(Records taken from a dataset)
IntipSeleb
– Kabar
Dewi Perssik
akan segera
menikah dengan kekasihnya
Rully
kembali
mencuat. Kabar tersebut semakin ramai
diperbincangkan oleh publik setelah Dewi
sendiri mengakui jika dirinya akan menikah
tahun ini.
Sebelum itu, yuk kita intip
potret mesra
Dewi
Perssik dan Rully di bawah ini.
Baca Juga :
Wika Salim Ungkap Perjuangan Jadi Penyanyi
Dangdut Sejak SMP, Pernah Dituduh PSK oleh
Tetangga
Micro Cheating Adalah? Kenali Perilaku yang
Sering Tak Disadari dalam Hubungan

* * *

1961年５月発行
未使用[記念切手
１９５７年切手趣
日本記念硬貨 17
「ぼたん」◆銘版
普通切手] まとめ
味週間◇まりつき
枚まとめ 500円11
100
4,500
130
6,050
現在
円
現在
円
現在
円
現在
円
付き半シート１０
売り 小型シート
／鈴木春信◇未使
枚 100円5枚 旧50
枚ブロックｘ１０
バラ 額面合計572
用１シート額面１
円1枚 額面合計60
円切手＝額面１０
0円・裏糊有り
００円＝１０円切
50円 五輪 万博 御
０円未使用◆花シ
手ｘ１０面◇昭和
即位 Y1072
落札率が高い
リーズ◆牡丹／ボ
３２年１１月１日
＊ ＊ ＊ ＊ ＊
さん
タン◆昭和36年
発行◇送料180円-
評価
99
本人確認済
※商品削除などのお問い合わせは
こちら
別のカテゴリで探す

...

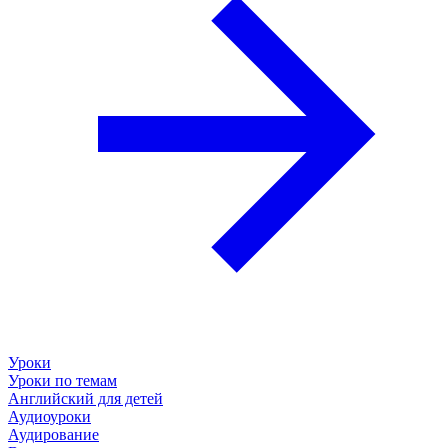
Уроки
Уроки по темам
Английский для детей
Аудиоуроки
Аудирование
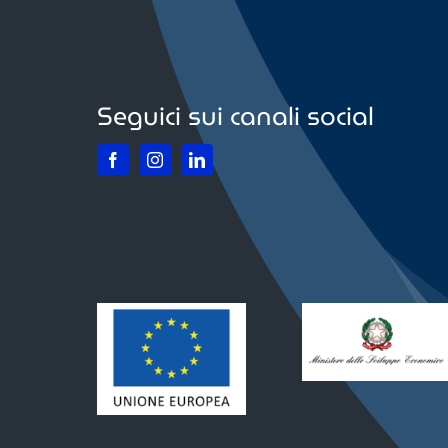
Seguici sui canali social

Task item:
Report how many lines of the records above contain the string "oleh". Give only the number.

Answer section:
2